No apagar das luzes de seu mandato, o ex-presidente promoveu um jantar
no Palácio do Planalto para a nata do PIB nacional –Odebrecht, Gerdau,
Lázaro Brandão, entre outros - com direito a vinho francês e refinado
menu. Mas o prato principal era obter dinheiro para o financiamento de
seu instituto após sair da Presidência. Conseguiu naquela noite a
bagatela de R$ 7 milhões.
O filho do ex-presidente teve as contas de um hotel de luxo em Ipanema,
onde morou por certo período, pagas por um grupo empresarial do setor
têxtil. Andava pra lá e pra cá de BMW e tinha um jatinho permanentemente
à sua disposição. Isso tudo com o pai ainda na Presidência da
República.
O ex-presidente e seu partido foram acusados por certo senhor, que foi
seu Ministro de Estado e figura ativa na campanha eleitoral, de terem
apropriado nada menos que R$ 130 milhões de sobras de campanha em sua
primeira eleição, sendo R$ 100 milhões de caixa dois. Disse ainda que o
recurso foi provavelmente enviado ao exterior.

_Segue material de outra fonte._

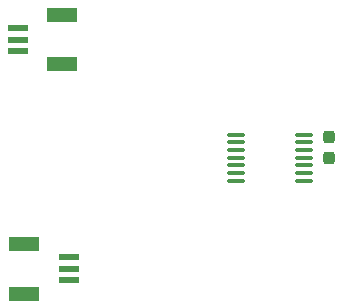
<source format=gbr>
%TF.GenerationSoftware,KiCad,Pcbnew,8.0.1*%
%TF.CreationDate,2024-03-31T21:51:29+08:00*%
%TF.ProjectId,encoder,656e636f-6465-4722-9e6b-696361645f70,rev?*%
%TF.SameCoordinates,Original*%
%TF.FileFunction,Paste,Top*%
%TF.FilePolarity,Positive*%
%FSLAX46Y46*%
G04 Gerber Fmt 4.6, Leading zero omitted, Abs format (unit mm)*
G04 Created by KiCad (PCBNEW 8.0.1) date 2024-03-31 21:51:29*
%MOMM*%
%LPD*%
G01*
G04 APERTURE LIST*
G04 Aperture macros list*
%AMRoundRect*
0 Rectangle with rounded corners*
0 $1 Rounding radius*
0 $2 $3 $4 $5 $6 $7 $8 $9 X,Y pos of 4 corners*
0 Add a 4 corners polygon primitive as box body*
4,1,4,$2,$3,$4,$5,$6,$7,$8,$9,$2,$3,0*
0 Add four circle primitives for the rounded corners*
1,1,$1+$1,$2,$3*
1,1,$1+$1,$4,$5*
1,1,$1+$1,$6,$7*
1,1,$1+$1,$8,$9*
0 Add four rect primitives between the rounded corners*
20,1,$1+$1,$2,$3,$4,$5,0*
20,1,$1+$1,$4,$5,$6,$7,0*
20,1,$1+$1,$6,$7,$8,$9,0*
20,1,$1+$1,$8,$9,$2,$3,0*%
G04 Aperture macros list end*
%ADD10R,1.710000X0.600000*%
%ADD11R,2.550000X1.200000*%
%ADD12RoundRect,0.237500X0.237500X-0.300000X0.237500X0.300000X-0.237500X0.300000X-0.237500X-0.300000X0*%
%ADD13RoundRect,0.100000X-0.637500X-0.100000X0.637500X-0.100000X0.637500X0.100000X-0.637500X0.100000X0*%
G04 APERTURE END LIST*
D10*
%TO.C,J6*%
X119220000Y-64500000D03*
X119220000Y-63500000D03*
X119220000Y-62500000D03*
D11*
X122960000Y-61390000D03*
X122960000Y-65610000D03*
%TD*%
D12*
%TO.C,C1*%
X145500000Y-73500000D03*
X145500000Y-71775000D03*
%TD*%
D13*
%TO.C,U1*%
X137650000Y-71562500D03*
X137650000Y-72212500D03*
X137650000Y-72862500D03*
X137650000Y-73512500D03*
X137650000Y-74162500D03*
X137650000Y-74812500D03*
X137650000Y-75462500D03*
X143375000Y-75462500D03*
X143375000Y-74812500D03*
X143375000Y-74162500D03*
X143375000Y-73512500D03*
X143375000Y-72862500D03*
X143375000Y-72212500D03*
X143375000Y-71562500D03*
%TD*%
D10*
%TO.C,J5*%
X123480000Y-81900000D03*
X123480000Y-82900000D03*
X123480000Y-83900000D03*
D11*
X119740000Y-85010000D03*
X119740000Y-80790000D03*
%TD*%
M02*

</source>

O nome deste ex-presidente é Fernando Henrique Cardoso. O filho pródigo é
Paulo Henrique Cardoso. E o acusador dos desvios na campanha de 1994 é
José Eduardo de Andrade Vieira, banqueiro que foi ministro da
Agricultura de FHC.
Nenhum desses fatos é novidade. Mas não renderam dez minutos no "Jornal
Nacional" por dias a fio nem repetidas manchetes da Folha. Não fizeram
também com que FHC e seu filho fossem intimados a depor pelo Ministério
Público.
Se fosse o Lula...
Aliás, o mesmo Ministério Público de São Paulo que intimou Lula e sua
esposa não denunciou nenhum agente político no escândalo do "trensalão"
tucano e arquivou o caso das irregularidades no monotrilho, que
apareciam numa planilha apreendida com Alberto Youssef.
Seguindo a toada, o Ministério Público de Minas Gerais também pediu o
arquivamento do caso do aeroporto de Claudio. O então governador Aécio
Neves (PSDB) desapropriou a fazenda de seu tio para construir um
aeroporto, cuja chave (do aeroporto "público") ficava em poder de sua
família. O MP mineiro não viu motivo algum para intimar Aécio ou
oferecer denúncia.
FHC é tratado pela mídia como grande estadista e nunca foi incomodado
pelo MP ou pela Polícia Federal. Em seu governo, aliás, ambos eram
controlados na rédea curta. Suas transações com o pecuarista e
empresário Jovelino Mineiro, seja na controversa fazenda de Buritis
(MG), seja na hospedagem frequente em apartamento na capital francesa,
nunca geraram grande alarde. Atibaia desperta mais interesse que Paris.
Aécio, por seu lado, desfila em Brasília como defensor da moralidade.
Tal como FHC é aplaudido em restaurantes e não tem porque se preocupar
com investigações. Seu nome apareceu em mais de uma delação da Lava
Jato, mas não cola.
Em relação a Lula, a disposição é outra. Uma canoa vira iate. E o
depoimento de um zelador é tratado como condenação transitada em
julgado.
É verdade que Lula e o PT pagam o preço de suas escolhas. Não
enfrentaram em seu governo a estrutura arcaica do sistema político
brasileiro, onde interesses públicos e privados sempre conviveram
promiscuamente. Mantiveram intocado o monopólio midiático empresarial,
que hoje os dilacera. E optaram por uma aliança com a elite econômica,
pensando talvez que seriam tratados como os "de casa". Chocaram o ovo da
serpente.
Mas criticar suas escolhas estratégicas - como é o caso aqui - não
significa legitimar um linchamento covarde e com indisfarçado interesse
político. Se há acusações em relação a favorecimentos da OAS ou da
Odebrecht, que Lula seja investigado. Como Fernando Henrique nunca foi e
os grão-tucanos não costumam ser.
Contudo, investigação - e jornalismo investigativo - não podem carregar
as marcas das cartas marcadas e da seletividade. Definir que Lula é o
alvo e, depois, fazer uma devassa pelo país em busca de um argumento
factível é transformar investigação em achincalhamento e argumento em
pretexto.
Como gosta de dizer um famoso morador de Higienópolis: "assim não pode, assim não dá".
Texto de Guilherme Boulos, na Folha de São Paulo.